Management of users within Refinery is performed with the Command Line Interface via the user command:

refinery user - Usage

Description: User management

    --list-users:                   List all users currently defined in the system
    --list-groups:                  List all groups currently defined in the system
    --list-users-in-group *group*:  List all the users that are members of the specified group

    --get-user *user*:              Retrieve details of the specified user

    --add-group *group*:            Add the specified group to the system
    --add-user:                     Add the specified user to the system
      --user *user*
      --group *group*
      [--password *password*]:      Optional fixed temporary password for the new user

    --add-user-to-group:            Add the specified user to the specified group
      --user *user*
      --group *group*
    --remove-user-from-group:       Remove the specified user from the specified group
      --user *user*
      --group *group*

    --delete-user *user*:           Deletes the specified user from the system
    --delete-group *group*:         Deletes the specified group from the system

User types¶

There are 5 different user types available in Refinery:

daasSuperUsers -- have access to the entire system, including backend access
daasAdministrators -- have access to the entire Administration platform and Delta IDE. The servers that Administrators may manage is limited by the client they are listed.
daasMonitoring - exist on all the same servers as Administration but only have access to the Delta Monitoring dashboards and the GW Query Building dashboard.
daasApplication - only exist on application servers.
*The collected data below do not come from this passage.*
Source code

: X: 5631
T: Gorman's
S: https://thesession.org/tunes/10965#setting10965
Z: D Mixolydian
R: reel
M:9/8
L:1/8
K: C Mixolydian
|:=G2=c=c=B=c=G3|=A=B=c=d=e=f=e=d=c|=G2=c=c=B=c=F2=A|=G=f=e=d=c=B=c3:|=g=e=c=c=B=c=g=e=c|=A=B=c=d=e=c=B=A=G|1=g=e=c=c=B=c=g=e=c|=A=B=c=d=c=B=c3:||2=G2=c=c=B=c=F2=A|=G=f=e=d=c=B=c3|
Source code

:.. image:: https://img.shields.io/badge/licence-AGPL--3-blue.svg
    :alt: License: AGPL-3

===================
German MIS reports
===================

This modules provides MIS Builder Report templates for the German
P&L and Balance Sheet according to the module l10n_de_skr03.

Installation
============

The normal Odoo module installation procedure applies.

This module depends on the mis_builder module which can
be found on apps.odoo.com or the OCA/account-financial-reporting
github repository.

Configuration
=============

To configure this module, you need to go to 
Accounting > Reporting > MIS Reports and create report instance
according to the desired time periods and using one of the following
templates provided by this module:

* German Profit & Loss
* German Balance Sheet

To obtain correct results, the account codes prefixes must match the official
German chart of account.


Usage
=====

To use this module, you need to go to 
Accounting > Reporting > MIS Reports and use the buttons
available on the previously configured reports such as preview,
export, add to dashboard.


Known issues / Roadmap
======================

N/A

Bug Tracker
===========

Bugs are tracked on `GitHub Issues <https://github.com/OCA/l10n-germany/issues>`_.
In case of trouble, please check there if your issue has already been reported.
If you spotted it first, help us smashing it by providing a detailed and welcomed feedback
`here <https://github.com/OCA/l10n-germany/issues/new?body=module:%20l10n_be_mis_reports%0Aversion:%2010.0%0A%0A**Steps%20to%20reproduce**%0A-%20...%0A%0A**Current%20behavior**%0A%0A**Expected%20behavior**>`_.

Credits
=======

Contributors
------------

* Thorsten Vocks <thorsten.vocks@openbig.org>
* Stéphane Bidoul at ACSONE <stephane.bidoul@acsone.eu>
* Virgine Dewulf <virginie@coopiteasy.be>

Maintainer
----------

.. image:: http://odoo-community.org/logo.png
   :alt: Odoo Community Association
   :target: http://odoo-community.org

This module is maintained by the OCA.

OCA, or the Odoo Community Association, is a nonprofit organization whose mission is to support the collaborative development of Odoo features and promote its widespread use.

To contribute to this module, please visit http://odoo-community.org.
They are limited to running the built in "get*" functions. This is only to be used by applications (not by people). Therefore, should not be used via the Delta IDE.
daasSandbox - exist only on sandbox servers. On this they may run free-form queries but only have access to t+1 data.

daasSuperUsers have the permission to manage all types of users, including daasSuperUsers, on any daasInstance they exist on, but daasAdministrators can only manage non-super users.

Changing the administrator password¶

You can change the password for an Administrator user by logging into Delta Control as Administrator, opening the dropdown menu in the top right and selecting Change Password (See screenshot below).

In the case that the Administrator password is changed, then the rfavelocity processes need to be provided with the updated password. This is because the rfavelocity processes connect to Delta Control when they start up and the default login credentials used are Administrator:password.

To change this, the instance parameter parameterText needs to be updated on each feed handler to contain the value --deltacontrol-login-name=Administrator:<NEW_PASSWORD> This will pass the updated credentials to the rfavelocity process as it starts up and it will connect to Delta Control using these credentials rather than the default.

Please see the example below where the Administrator password has been changed to R3f1n3ry! so the value filled in for parameterText is --deltacontrol-login-name=Administrator:R3f1n3ry!

Note: This must be done for all rfavelocity feed handlers that are in use and they should be restarted after the password change.